--- Exercise data Enclosed Below ---

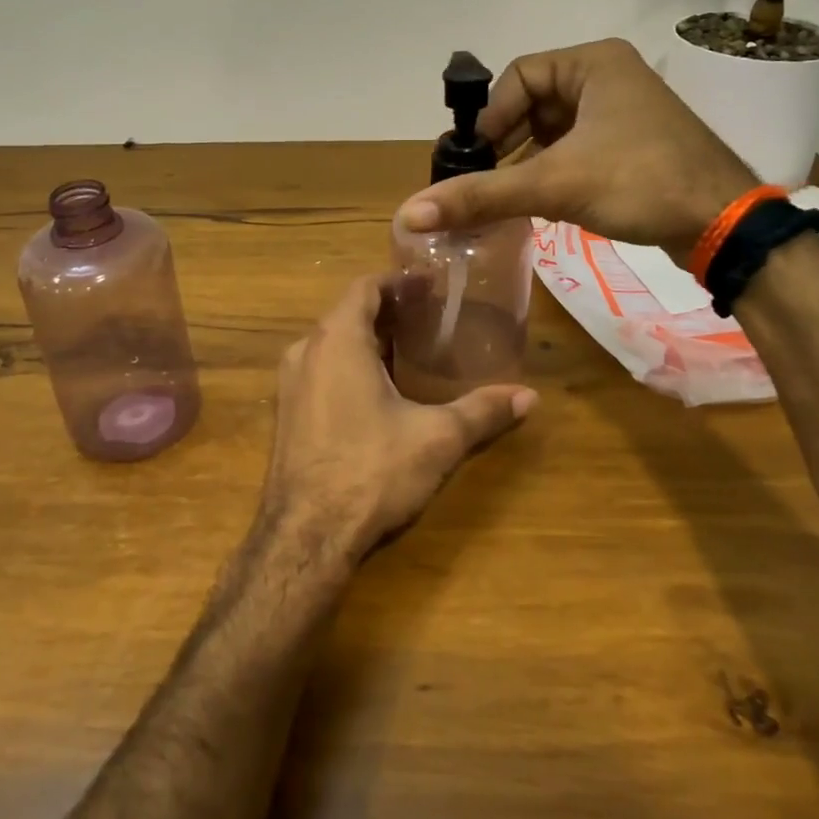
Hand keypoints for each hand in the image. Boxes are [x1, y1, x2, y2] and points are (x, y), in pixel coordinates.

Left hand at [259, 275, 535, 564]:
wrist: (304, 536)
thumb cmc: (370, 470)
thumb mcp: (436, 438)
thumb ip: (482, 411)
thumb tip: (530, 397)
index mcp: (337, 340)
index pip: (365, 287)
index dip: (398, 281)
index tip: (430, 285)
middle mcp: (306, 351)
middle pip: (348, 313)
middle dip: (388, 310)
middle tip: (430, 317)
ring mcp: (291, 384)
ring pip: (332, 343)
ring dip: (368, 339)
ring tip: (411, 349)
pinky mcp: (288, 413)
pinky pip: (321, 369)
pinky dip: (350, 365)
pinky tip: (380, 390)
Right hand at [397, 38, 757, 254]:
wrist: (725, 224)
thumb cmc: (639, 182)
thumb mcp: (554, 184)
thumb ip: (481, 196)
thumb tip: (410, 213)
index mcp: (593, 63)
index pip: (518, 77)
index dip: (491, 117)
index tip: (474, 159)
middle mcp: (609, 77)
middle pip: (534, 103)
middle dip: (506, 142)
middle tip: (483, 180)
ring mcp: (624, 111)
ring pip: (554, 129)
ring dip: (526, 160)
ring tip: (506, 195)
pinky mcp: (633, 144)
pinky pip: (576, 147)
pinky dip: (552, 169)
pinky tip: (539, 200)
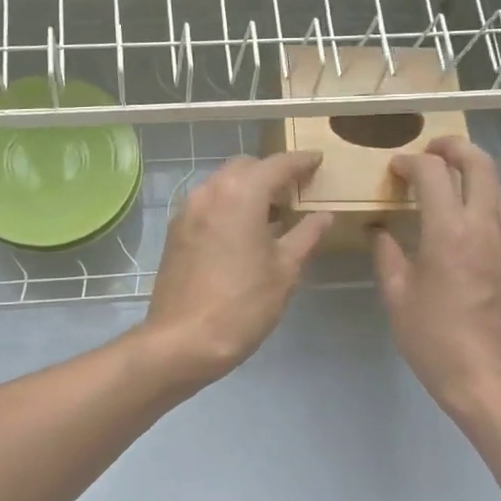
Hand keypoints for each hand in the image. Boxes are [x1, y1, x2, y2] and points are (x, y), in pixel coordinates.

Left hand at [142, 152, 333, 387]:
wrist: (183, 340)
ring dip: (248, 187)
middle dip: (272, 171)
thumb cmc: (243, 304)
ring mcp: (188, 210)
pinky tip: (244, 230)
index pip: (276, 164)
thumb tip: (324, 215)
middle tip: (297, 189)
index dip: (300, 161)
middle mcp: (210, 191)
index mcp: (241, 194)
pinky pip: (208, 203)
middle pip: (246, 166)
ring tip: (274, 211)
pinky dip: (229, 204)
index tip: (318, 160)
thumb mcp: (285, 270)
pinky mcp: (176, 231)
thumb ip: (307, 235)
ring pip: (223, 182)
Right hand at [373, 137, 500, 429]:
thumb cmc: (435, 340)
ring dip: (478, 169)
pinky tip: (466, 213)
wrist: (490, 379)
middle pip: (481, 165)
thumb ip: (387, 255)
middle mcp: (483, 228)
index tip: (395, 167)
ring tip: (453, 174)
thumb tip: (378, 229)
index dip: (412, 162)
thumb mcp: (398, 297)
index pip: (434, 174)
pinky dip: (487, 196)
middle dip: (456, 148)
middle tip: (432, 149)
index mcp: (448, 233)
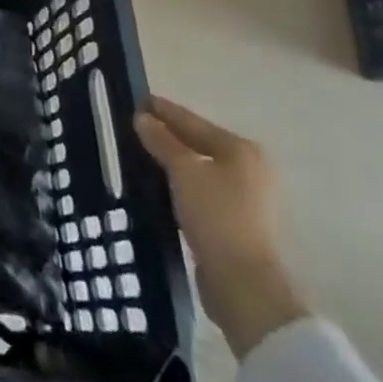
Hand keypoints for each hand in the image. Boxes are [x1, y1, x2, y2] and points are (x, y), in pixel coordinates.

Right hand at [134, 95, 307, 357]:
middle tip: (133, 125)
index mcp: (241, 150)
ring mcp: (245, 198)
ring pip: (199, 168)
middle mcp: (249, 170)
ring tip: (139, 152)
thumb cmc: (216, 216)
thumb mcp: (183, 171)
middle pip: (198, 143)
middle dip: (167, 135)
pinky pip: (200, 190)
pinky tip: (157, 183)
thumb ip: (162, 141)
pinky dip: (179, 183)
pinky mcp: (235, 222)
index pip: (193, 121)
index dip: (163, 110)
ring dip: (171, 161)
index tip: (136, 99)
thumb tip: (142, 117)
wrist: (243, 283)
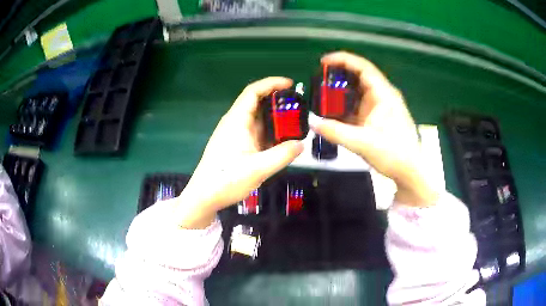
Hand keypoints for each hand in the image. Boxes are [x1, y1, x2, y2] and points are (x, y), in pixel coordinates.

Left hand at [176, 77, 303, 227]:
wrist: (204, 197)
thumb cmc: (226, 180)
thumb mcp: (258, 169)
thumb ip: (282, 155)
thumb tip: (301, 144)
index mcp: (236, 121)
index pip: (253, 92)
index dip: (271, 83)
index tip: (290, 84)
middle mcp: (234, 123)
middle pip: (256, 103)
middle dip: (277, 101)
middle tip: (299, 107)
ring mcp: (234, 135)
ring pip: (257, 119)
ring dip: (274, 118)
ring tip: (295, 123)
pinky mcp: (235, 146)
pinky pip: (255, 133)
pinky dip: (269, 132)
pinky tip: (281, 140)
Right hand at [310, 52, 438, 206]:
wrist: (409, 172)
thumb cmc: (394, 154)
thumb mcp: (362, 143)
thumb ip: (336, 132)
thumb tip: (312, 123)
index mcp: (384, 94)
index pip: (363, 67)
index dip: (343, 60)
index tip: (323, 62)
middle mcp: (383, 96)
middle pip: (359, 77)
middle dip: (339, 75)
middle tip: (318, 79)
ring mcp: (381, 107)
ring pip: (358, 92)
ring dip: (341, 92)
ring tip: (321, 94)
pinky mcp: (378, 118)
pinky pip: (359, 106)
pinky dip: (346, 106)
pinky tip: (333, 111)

--- End of Enclosed Exercise data ---

*What you will do:* Except for pictures, copy the records above exactly.

*Solution for this exercise:*
Hand keypoints for each hand in the image. Boxes are [x1, y1, x2, y2] and points are (x, y), in pixel coordinates.

Left hand at [259, 275, 535, 564]:
wrist: (304, 536)
thumb cmc: (370, 470)
thumb mcp: (436, 438)
thumb ip: (482, 411)
thumb tip: (530, 397)
index mcp: (337, 340)
index pip: (365, 287)
index dip: (398, 281)
index tip: (430, 285)
middle mcp: (306, 351)
middle pip: (348, 313)
middle dip: (388, 310)
middle tip: (430, 317)
ring mcp: (291, 384)
ring pip: (332, 343)
ring dip: (368, 339)
ring tip: (411, 349)
pinky mcp: (288, 413)
pinky pip: (321, 369)
pinky dip: (350, 365)
pinky tip: (380, 390)
Right hand at [397, 38, 757, 254]:
wrist: (725, 224)
thumb cmc: (639, 182)
thumb mcp: (554, 184)
thumb ip: (481, 196)
thumb tip: (410, 213)
index mcp: (593, 63)
index pip: (518, 77)
index dip: (491, 117)
index tip: (474, 159)
middle mcp: (609, 77)
middle pip: (534, 103)
middle dip: (506, 142)
middle tip: (483, 180)
ring mcp: (624, 111)
ring pip: (554, 129)
ring dip: (526, 160)
ring tip: (506, 195)
pinky mcp: (633, 144)
pinky pip: (576, 147)
pinky dip: (552, 169)
pinky tip: (539, 200)
Hand keypoints for each hand in the image. Boxes are [x1, y1, x2, y2] and points are (x, y), in pixel coordinates.

Left hand at [142, 152, 333, 387]:
wrist: (183, 340)
ring dip: (248, 187)
middle dip: (272, 171)
thumb cmc: (243, 304)
ring mcp: (188, 210)
pinky tip: (244, 230)
index pip: (276, 164)
thumb tip: (324, 215)
middle tip: (297, 189)
index dip: (300, 161)
middle mcp: (210, 191)
index mcp: (241, 194)
pinky pip: (208, 203)
middle pip: (246, 166)
ring tip: (274, 211)
pinky dip: (229, 204)
index tip: (318, 160)
thumb mcp: (285, 270)
pinky mcp: (176, 231)
thumb ip: (307, 235)
ring pip: (223, 182)
Right hand at [373, 137, 500, 429]:
thumb cmc: (435, 340)
ring dip: (478, 169)
pinky tip: (466, 213)
wrist: (490, 379)
middle pip: (481, 165)
thumb ip: (387, 255)
middle mcp: (483, 228)
index tip: (395, 167)
ring tip: (453, 174)
thumb tip: (378, 229)
index dip: (412, 162)
thumb mcp: (398, 297)
index pip: (434, 174)
pinky dip: (487, 196)
middle dip: (456, 148)
middle tip: (432, 149)
index mcp: (448, 233)
Hand keypoints for each hand in the image. Boxes are [x1, y1, x2, y2] and points are (x, y), in pixel coordinates.

Right hand at [134, 95, 307, 357]:
middle tip: (133, 125)
index mcp: (241, 150)
ring mcp: (245, 198)
ring pip: (199, 168)
middle mcp: (249, 170)
ring tip: (139, 152)
thumb cmc: (216, 216)
thumb mcp: (183, 171)
middle pip: (198, 143)
middle dip: (167, 135)
pinky pip: (200, 190)
pinky tip: (157, 183)
thumb ip: (162, 141)
pinky dip: (179, 183)
pinky mcp: (235, 222)
index pip: (193, 121)
index dip: (163, 110)
ring dip: (171, 161)
index tip: (136, 99)
thumb tip: (142, 117)
wrist: (243, 283)
Hand keypoints for each hand in the image. Boxes are [x1, y1, x2, y2] and points are (x, y), in pixel coordinates.

Left hand at [176, 77, 303, 227]:
wrist: (204, 197)
thumb cmc: (226, 180)
thumb mcp: (258, 169)
thumb ip: (282, 155)
thumb tip: (301, 144)
index mcp: (236, 121)
index pip: (253, 92)
index dip: (271, 83)
index tip: (290, 84)
middle mcp: (234, 123)
middle pip: (256, 103)
middle dip: (277, 101)
middle tip: (299, 107)
ring mcp: (234, 135)
ring pip: (257, 119)
ring dip: (274, 118)
ring tip: (295, 123)
pinky mcp: (235, 146)
pinky pip: (255, 133)
pinky dip: (269, 132)
pinky tip: (281, 140)
Right hand at [310, 52, 438, 206]:
wrist: (409, 172)
thumb cmc: (394, 154)
thumb mcp: (362, 143)
thumb ip: (336, 132)
thumb tip: (312, 123)
index mcp: (384, 94)
index pip: (363, 67)
index dip: (343, 60)
index tip: (323, 62)
middle mcp: (383, 96)
middle pip: (359, 77)
middle dip: (339, 75)
middle tip: (318, 79)
ring mcp: (381, 107)
ring pip: (358, 92)
ring dip: (341, 92)
ring tip: (321, 94)
pinky mcp: (378, 118)
pinky pip: (359, 106)
pinky dip: (346, 106)
pinky tip: (333, 111)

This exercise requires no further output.